Bratislava, Dec 14 (CTK) – The Czech Republic is governed by the worst possible combination of forces that may secure impunity for PM Andrej Babis and re-election for President Milos Zeman, Slovak daily Dennik N wrote on Thursday, adding that the Babis-Zeman pact was confirmed again during the new cabinet’s appointment.
“Never before on this occasion made it a Czech president so ostentatiously clear how close to him the new government is,” Dennik N writes about the ceremony held on Wednesday.
“In live transmission, Zeman denied the principles of parliamentary democracy by assuring members of the new cabinet that they need not worry about whether they enjoy the lawmakers’ confidence,” Dennik N writes.
For the time being, the results of the Chamber of Deputies’ votes have been determined by a voting coalition of Babis’s ANO and the right- and left- extremists, it continues.
“Extremists have been gaining influential posts they could only dream about for many past years. Furthermore, intensive efforts are underway to secure impunity for the new PM,” the daily writes, referring to a subsidy fraud of which Babis is suspected and on the lower house’s upcoming vote on whether to release him for prosecution.
ANO has 78 seats in the 200-seat Czech Chamber of Deputies. In several key votes in the past days, it pushed proposals through together with the Communists (KSCM, 15 seats) and the anti-EU Freedom and Direct Democracy (SPD, 22 seats).

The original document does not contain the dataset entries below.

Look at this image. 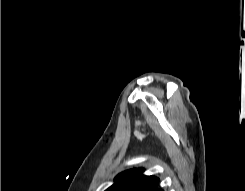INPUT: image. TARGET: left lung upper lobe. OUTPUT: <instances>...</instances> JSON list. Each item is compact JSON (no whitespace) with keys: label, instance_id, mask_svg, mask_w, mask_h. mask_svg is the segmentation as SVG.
<instances>
[{"label":"left lung upper lobe","instance_id":"obj_1","mask_svg":"<svg viewBox=\"0 0 245 191\" xmlns=\"http://www.w3.org/2000/svg\"><path fill=\"white\" fill-rule=\"evenodd\" d=\"M143 172L142 167L121 172L106 191H162L159 178L145 175Z\"/></svg>","mask_w":245,"mask_h":191}]
</instances>
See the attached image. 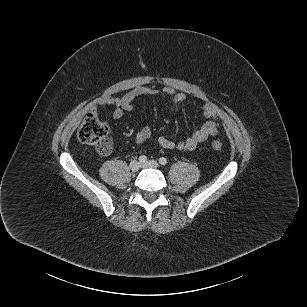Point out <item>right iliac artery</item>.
<instances>
[{"label":"right iliac artery","mask_w":307,"mask_h":307,"mask_svg":"<svg viewBox=\"0 0 307 307\" xmlns=\"http://www.w3.org/2000/svg\"><path fill=\"white\" fill-rule=\"evenodd\" d=\"M140 163H145L147 161V157L145 155H142L139 157Z\"/></svg>","instance_id":"1"}]
</instances>
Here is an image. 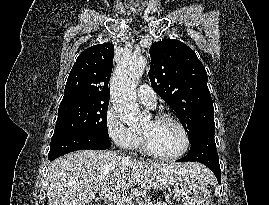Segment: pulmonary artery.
Wrapping results in <instances>:
<instances>
[{
    "label": "pulmonary artery",
    "instance_id": "1",
    "mask_svg": "<svg viewBox=\"0 0 269 205\" xmlns=\"http://www.w3.org/2000/svg\"><path fill=\"white\" fill-rule=\"evenodd\" d=\"M138 97L143 104L148 106H154L156 103V93L155 91L148 85L143 84L138 88Z\"/></svg>",
    "mask_w": 269,
    "mask_h": 205
}]
</instances>
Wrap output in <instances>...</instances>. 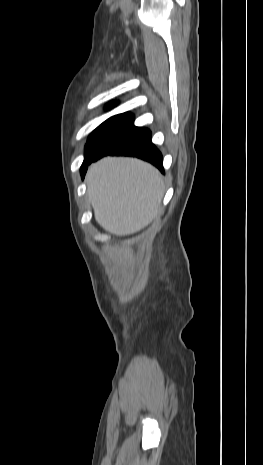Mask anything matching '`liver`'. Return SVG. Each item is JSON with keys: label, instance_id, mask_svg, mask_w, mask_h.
Here are the masks:
<instances>
[{"label": "liver", "instance_id": "1", "mask_svg": "<svg viewBox=\"0 0 263 465\" xmlns=\"http://www.w3.org/2000/svg\"><path fill=\"white\" fill-rule=\"evenodd\" d=\"M86 182L96 221L116 236L134 234L151 223L165 191L155 167L129 157H106L94 163Z\"/></svg>", "mask_w": 263, "mask_h": 465}]
</instances>
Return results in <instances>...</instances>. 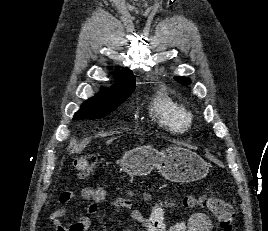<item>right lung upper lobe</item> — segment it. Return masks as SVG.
<instances>
[{"label":"right lung upper lobe","instance_id":"cb5924a9","mask_svg":"<svg viewBox=\"0 0 268 231\" xmlns=\"http://www.w3.org/2000/svg\"><path fill=\"white\" fill-rule=\"evenodd\" d=\"M116 72L115 84L111 91L106 92V95L92 97L84 104L100 102L105 104H118L124 102L135 89V76L130 69H123ZM104 93V92H103Z\"/></svg>","mask_w":268,"mask_h":231}]
</instances>
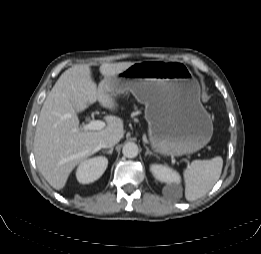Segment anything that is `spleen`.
Masks as SVG:
<instances>
[{
  "instance_id": "spleen-1",
  "label": "spleen",
  "mask_w": 261,
  "mask_h": 254,
  "mask_svg": "<svg viewBox=\"0 0 261 254\" xmlns=\"http://www.w3.org/2000/svg\"><path fill=\"white\" fill-rule=\"evenodd\" d=\"M223 159L216 156L210 160H194L184 170L185 198L195 201L208 193L219 180Z\"/></svg>"
}]
</instances>
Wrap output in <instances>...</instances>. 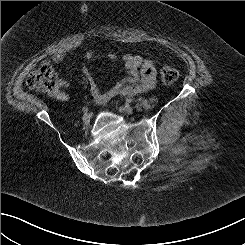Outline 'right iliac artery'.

The Zeman-Babis pact works well, writes another Slovak daily, Pravda.
In exchange for the appointment of an ANO government by Zeman, ANO has not fielded its own candidate to challenge Zeman in the January direct presidential election, it writes.
“If everything goes on well, or if Zeman is re-elected and Babis’s cabinet wins [parliament’s] confidence, this can be expected to be a mere beginning of a ‘nice friendship’,” Pravda writes.

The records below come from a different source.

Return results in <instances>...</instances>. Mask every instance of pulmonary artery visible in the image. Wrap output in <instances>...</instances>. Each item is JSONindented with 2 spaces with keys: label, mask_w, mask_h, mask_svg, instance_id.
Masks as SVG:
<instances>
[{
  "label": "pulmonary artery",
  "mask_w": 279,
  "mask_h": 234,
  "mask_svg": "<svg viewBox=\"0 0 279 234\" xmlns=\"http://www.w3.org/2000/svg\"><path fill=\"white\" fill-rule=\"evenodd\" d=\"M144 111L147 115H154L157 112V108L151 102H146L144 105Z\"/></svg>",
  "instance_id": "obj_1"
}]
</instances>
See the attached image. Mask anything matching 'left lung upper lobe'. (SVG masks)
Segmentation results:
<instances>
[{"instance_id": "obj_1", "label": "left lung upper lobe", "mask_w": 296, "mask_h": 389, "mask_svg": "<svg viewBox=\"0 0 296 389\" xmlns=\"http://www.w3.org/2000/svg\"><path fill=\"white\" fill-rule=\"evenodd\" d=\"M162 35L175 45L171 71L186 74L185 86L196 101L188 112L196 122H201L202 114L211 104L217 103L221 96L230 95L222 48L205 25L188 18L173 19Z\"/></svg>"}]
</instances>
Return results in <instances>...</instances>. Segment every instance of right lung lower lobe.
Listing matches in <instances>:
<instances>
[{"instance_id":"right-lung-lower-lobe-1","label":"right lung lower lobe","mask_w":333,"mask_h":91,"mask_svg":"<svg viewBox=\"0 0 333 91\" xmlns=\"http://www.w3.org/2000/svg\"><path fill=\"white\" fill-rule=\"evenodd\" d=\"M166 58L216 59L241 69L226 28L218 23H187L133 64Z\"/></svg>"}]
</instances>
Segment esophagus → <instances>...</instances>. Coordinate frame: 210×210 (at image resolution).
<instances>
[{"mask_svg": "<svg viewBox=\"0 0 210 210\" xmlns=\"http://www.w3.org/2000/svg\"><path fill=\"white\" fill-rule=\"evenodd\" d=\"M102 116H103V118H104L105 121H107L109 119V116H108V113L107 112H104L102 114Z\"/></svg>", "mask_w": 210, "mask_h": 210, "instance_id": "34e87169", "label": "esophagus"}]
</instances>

Babis’s cabinet can hardly be expected to refrain from making important decisions until it gains parliament’s confidence, the daily writes and adds that a personnel cleansing at ministries and state-run companies may be expected.
It also mentions a probable pressure to be faced by the state attorney’s office and the public media.
According to daily Sme, Zeman, with his procedure of appointing a new cabinet, caused the upcoming presidential elections to be a referendum on whether Babis should remain prime minister.
“The way Milos Zeman has in fact usurped a large part of executive power could enter textbooks dealing with the nature of Carpathian democracies,” Sme writes, in a probable allusion to Babis’s Slovak ethnicity.
“The forming and appointment of Andrej Babis’s government showed that Zeman’s creativity has not reached its climax yet,” Sme writes.
The keeping of Babis in the post of PM against the will of the Chamber of Deputies would be a coup against the constitution. In parliamentary democracy, the government must reflect the will of a majority in parliament, not of the election-winning party, Sme writes.
The guarantor of Babis’s post of PM are neither voters nor lawmakers but the president, and therefore Babis is interested in Zeman’s re-election as president in January, the paper adds.